The presence of a non-mutant lacI gene and a mutated lacOc sequence would result in constitutive expression of the lacZ gene and fluorescence of the cells, both in the presence and absence of inducer.
In the genetically engineered fluorescent strain, if the lacI gene remained non-mutant but the lacO sequence on the chromosome mutated to lacOc, the cells would fluoresce in the presence of inducer but not in the absence of inducer.
This is because the lacI gene encodes the LacI repressor protein, which binds to the lacO operator sequence and prevents transcription of the lacZ gene.
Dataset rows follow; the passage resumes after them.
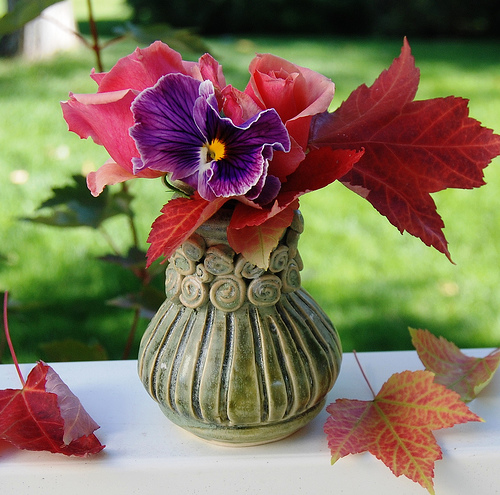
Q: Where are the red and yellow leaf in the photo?
A: On a white table.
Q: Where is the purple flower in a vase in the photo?
A: On the table.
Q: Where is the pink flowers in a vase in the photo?
A: On the table.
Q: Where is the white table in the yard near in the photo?
A: Near the green grass.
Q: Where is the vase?
A: Setting on table.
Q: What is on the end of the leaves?
A: Long red stems.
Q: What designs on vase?
A: Swirls design.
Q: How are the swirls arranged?
A: Around vase.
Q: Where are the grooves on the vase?
A: Below swirls.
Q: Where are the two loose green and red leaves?
A: Lying on table.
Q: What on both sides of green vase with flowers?
A: Red leaves.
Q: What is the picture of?
A: A vase and flowers.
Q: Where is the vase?
A: On a table.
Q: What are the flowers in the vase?
A: Roses and a purple flower.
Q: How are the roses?
A: Pink.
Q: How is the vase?
A: Green and decorative.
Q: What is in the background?
A: Green grass.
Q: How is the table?
A: White.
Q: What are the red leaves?
A: Maple.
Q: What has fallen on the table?
A: Three red leaves.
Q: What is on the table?
A: Leaf.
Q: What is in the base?
A: Purple flower.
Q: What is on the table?
A: A vase.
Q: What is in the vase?
A: Red leaf.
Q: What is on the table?
A: Leaves and vase.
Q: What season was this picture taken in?
A: Autumn.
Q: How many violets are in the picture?
A: One.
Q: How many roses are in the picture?
A: Two.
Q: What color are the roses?
A: Pink.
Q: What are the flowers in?
A: A vase.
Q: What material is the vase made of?
A: Clay.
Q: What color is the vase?
A: Green.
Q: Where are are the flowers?
A: In a vase.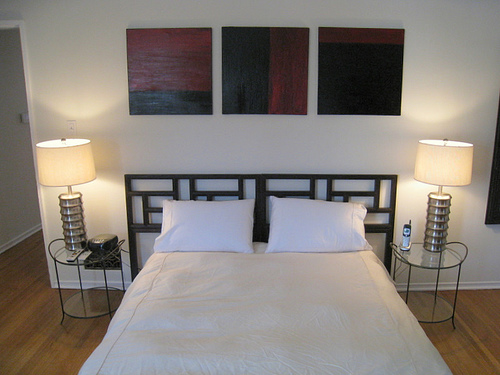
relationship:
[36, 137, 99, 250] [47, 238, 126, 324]
lamp on table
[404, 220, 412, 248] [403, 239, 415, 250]
phone on stand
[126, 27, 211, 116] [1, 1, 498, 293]
picture on wall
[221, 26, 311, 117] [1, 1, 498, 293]
picture on wall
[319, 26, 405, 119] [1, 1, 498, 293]
picture on wall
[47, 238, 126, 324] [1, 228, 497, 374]
table on floor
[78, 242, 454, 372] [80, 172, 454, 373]
sheet covering bed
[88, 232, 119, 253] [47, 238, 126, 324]
clock on table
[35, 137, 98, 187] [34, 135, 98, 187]
shade on lamp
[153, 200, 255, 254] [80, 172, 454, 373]
pillow on bed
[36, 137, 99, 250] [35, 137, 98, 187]
lamp has shade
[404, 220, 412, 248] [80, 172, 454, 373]
phone beside bed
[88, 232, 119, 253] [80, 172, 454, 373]
clock beside bed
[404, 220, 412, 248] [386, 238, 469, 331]
phone on table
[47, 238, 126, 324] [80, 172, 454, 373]
table beside bed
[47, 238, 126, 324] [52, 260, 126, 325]
table has legs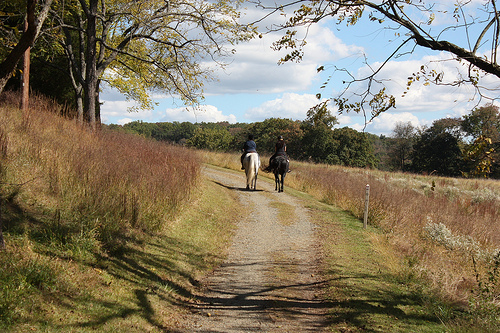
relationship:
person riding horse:
[240, 133, 262, 162] [240, 150, 263, 191]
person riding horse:
[268, 132, 292, 157] [266, 152, 293, 190]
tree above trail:
[256, 2, 499, 125] [229, 196, 320, 333]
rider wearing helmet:
[244, 138, 260, 152] [246, 132, 255, 140]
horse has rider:
[240, 150, 263, 191] [240, 133, 262, 162]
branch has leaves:
[336, 70, 380, 107] [321, 99, 369, 121]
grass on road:
[24, 223, 157, 273] [229, 196, 320, 333]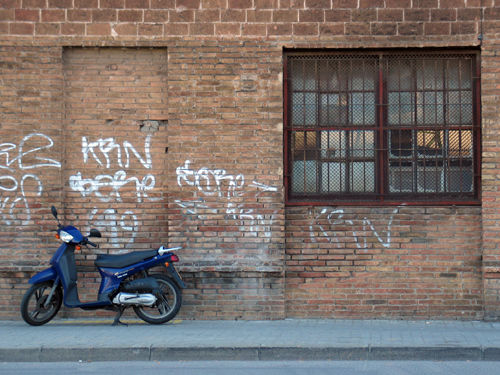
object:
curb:
[4, 319, 499, 364]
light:
[59, 229, 74, 244]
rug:
[94, 250, 157, 269]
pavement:
[0, 318, 496, 373]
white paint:
[177, 201, 274, 303]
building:
[2, 1, 498, 321]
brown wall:
[0, 0, 499, 321]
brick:
[449, 20, 478, 35]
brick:
[396, 21, 425, 32]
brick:
[344, 21, 370, 36]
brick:
[270, 23, 292, 36]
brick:
[165, 23, 190, 35]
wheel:
[132, 274, 183, 324]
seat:
[94, 249, 157, 269]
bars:
[283, 49, 480, 206]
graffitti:
[1, 131, 406, 258]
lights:
[172, 254, 180, 261]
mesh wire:
[286, 48, 480, 208]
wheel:
[20, 279, 64, 326]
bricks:
[111, 21, 138, 37]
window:
[287, 54, 478, 200]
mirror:
[51, 205, 58, 216]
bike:
[20, 205, 187, 327]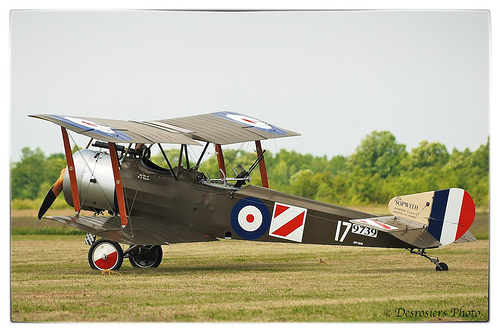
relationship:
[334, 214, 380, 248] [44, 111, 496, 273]
id number on plane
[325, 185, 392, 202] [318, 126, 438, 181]
foliage on nice trees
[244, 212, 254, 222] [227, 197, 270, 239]
dot in circle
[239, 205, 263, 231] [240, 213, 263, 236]
ring around dot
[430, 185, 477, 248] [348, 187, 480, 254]
stripes on tail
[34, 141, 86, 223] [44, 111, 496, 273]
propellar on front of plane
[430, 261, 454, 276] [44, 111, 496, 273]
wheel on plane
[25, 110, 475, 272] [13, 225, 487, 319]
airplane parked in grass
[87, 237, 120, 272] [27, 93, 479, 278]
wheel of an airplane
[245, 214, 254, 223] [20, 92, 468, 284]
dot on an plane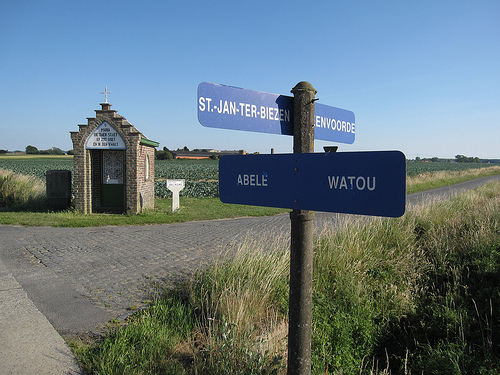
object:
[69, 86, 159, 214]
building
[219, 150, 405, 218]
sign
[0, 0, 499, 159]
sky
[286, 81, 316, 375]
pole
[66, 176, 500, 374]
grass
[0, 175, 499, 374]
road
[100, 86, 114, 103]
cross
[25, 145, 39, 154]
tree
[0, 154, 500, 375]
field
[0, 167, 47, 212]
bush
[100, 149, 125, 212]
door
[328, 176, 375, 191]
letter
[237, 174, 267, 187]
print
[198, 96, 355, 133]
print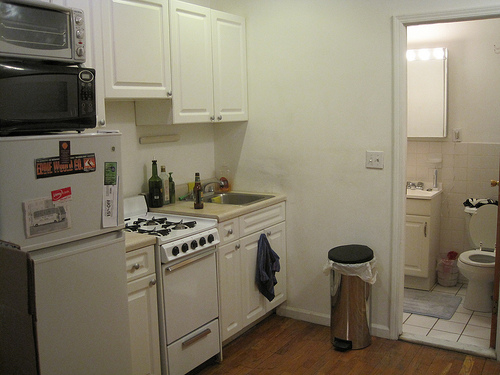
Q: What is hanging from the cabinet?
A: Towel.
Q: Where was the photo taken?
A: In a kitchen.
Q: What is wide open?
A: Bathroom door.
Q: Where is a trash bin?
A: On the floor.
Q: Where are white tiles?
A: On bathroom floor.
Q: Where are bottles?
A: On the countertop.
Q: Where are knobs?
A: On cabinets and drawers.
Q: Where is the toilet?
A: In the bathroom.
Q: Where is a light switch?
A: On the wall.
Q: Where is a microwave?
A: On top of the fridge.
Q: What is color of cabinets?
A: White.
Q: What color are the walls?
A: White.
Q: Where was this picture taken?
A: A kitchen.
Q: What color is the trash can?
A: Silver.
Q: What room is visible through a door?
A: Bathroom.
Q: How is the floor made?
A: Of wood.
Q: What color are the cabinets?
A: Off white.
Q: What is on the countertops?
A: Bottles.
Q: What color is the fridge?
A: White.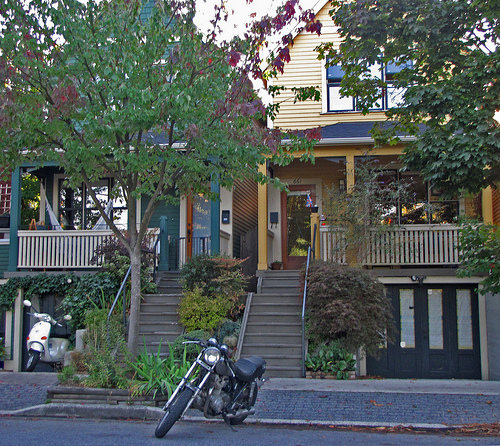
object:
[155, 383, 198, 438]
tire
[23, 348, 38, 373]
tire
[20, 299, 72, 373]
moped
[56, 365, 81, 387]
weeds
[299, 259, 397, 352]
bush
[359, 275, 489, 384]
garage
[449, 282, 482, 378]
doors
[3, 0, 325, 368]
tree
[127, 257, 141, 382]
trunk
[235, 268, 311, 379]
staircase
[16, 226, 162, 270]
railing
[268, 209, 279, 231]
mailbox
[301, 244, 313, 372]
railing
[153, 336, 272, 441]
motorcycle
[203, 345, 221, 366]
headlight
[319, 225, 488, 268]
rail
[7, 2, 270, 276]
house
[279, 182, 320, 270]
door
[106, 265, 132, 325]
rail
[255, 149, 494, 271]
porch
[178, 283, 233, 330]
bush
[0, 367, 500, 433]
sidewalk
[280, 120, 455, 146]
roof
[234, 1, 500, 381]
home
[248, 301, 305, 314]
stair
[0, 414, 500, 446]
road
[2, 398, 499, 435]
edge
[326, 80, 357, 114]
window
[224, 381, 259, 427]
wheels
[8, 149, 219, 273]
porch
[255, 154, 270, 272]
post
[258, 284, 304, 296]
steps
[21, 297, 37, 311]
mirrors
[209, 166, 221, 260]
post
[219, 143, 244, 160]
leaves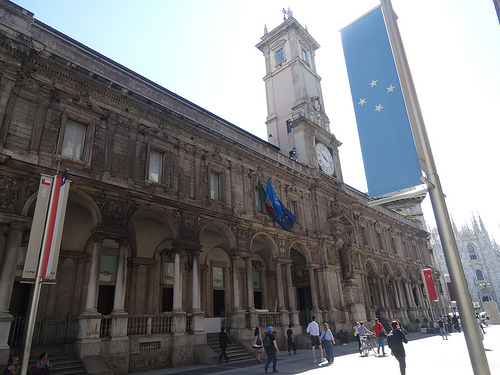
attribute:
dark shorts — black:
[309, 333, 320, 347]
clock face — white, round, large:
[313, 142, 337, 178]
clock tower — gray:
[250, 7, 348, 186]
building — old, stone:
[0, 0, 454, 373]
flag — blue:
[261, 178, 299, 234]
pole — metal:
[379, 0, 495, 373]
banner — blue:
[337, 4, 428, 205]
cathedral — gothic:
[424, 213, 499, 326]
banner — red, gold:
[419, 265, 441, 305]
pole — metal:
[13, 163, 64, 373]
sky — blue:
[15, 2, 499, 242]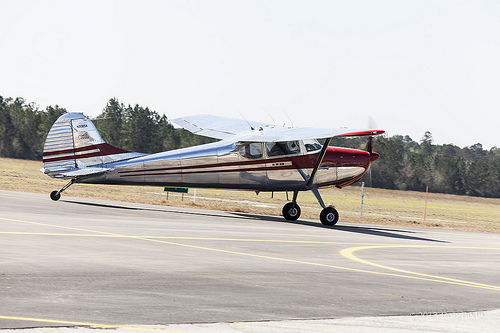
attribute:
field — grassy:
[0, 157, 498, 236]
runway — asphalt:
[1, 189, 499, 330]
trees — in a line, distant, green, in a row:
[0, 95, 499, 198]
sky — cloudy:
[0, 2, 499, 153]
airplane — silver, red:
[43, 112, 386, 226]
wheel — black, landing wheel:
[282, 202, 302, 219]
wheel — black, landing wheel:
[320, 206, 340, 226]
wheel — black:
[49, 189, 61, 200]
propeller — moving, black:
[367, 110, 377, 207]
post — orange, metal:
[423, 186, 431, 223]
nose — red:
[329, 145, 380, 184]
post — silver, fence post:
[358, 180, 367, 220]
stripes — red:
[118, 155, 292, 178]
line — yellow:
[3, 214, 472, 287]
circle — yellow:
[339, 242, 499, 293]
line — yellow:
[0, 229, 430, 249]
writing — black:
[270, 159, 287, 168]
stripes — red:
[41, 143, 101, 163]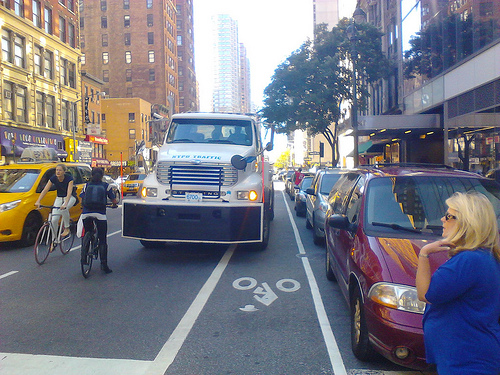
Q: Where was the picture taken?
A: It was taken at the street.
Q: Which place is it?
A: It is a street.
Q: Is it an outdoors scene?
A: Yes, it is outdoors.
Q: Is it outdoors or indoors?
A: It is outdoors.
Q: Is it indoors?
A: No, it is outdoors.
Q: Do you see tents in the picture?
A: No, there are no tents.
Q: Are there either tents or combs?
A: No, there are no tents or combs.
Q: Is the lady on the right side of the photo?
A: Yes, the lady is on the right of the image.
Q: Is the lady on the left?
A: No, the lady is on the right of the image.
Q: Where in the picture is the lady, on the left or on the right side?
A: The lady is on the right of the image.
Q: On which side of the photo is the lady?
A: The lady is on the right of the image.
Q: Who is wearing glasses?
A: The lady is wearing glasses.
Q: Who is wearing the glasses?
A: The lady is wearing glasses.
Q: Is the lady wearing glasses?
A: Yes, the lady is wearing glasses.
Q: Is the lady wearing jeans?
A: No, the lady is wearing glasses.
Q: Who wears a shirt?
A: The lady wears a shirt.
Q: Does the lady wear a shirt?
A: Yes, the lady wears a shirt.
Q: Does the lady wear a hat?
A: No, the lady wears a shirt.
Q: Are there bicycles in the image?
A: Yes, there is a bicycle.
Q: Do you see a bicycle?
A: Yes, there is a bicycle.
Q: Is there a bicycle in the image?
A: Yes, there is a bicycle.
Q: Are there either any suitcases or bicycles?
A: Yes, there is a bicycle.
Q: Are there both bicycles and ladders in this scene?
A: No, there is a bicycle but no ladders.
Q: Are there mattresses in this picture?
A: No, there are no mattresses.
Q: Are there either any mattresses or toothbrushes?
A: No, there are no mattresses or toothbrushes.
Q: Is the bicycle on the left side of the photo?
A: Yes, the bicycle is on the left of the image.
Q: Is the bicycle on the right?
A: No, the bicycle is on the left of the image.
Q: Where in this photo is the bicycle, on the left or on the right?
A: The bicycle is on the left of the image.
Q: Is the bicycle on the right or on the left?
A: The bicycle is on the left of the image.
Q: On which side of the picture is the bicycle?
A: The bicycle is on the left of the image.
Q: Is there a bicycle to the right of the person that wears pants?
A: Yes, there is a bicycle to the right of the person.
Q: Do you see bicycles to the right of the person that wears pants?
A: Yes, there is a bicycle to the right of the person.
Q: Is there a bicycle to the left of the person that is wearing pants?
A: No, the bicycle is to the right of the person.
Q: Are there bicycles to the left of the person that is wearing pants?
A: No, the bicycle is to the right of the person.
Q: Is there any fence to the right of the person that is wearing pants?
A: No, there is a bicycle to the right of the person.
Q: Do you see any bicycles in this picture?
A: Yes, there is a bicycle.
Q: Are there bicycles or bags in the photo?
A: Yes, there is a bicycle.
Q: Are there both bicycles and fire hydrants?
A: No, there is a bicycle but no fire hydrants.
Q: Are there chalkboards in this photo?
A: No, there are no chalkboards.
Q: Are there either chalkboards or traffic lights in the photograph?
A: No, there are no chalkboards or traffic lights.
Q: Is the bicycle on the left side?
A: Yes, the bicycle is on the left of the image.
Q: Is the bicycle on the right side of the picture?
A: No, the bicycle is on the left of the image.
The lacZ gene encodes the β-galactosidase enzyme, which catalyzes the conversion of lactose into galactose and glucose. When lactose is present, it acts as an inducer and binds to LacI, causing it to change shape and release the lacO operator.
This allows transcription of the lacZ gene, resulting in the production of β-galactosidase. β-galactosidase can then cleave a substrate called X-gal, producing a fluorescent blue product.
The lacOc mutation alters the structure of the lacO operator sequence, preventing LacI from binding to it effectively.
Question
If the lacI gene in the genetically engineered fluorescent strain were nonmutant but the lacO sequence on the chromosome mutated to lacOc, how would the cells fluoresce in the presence of inducer? In the absence of inducer?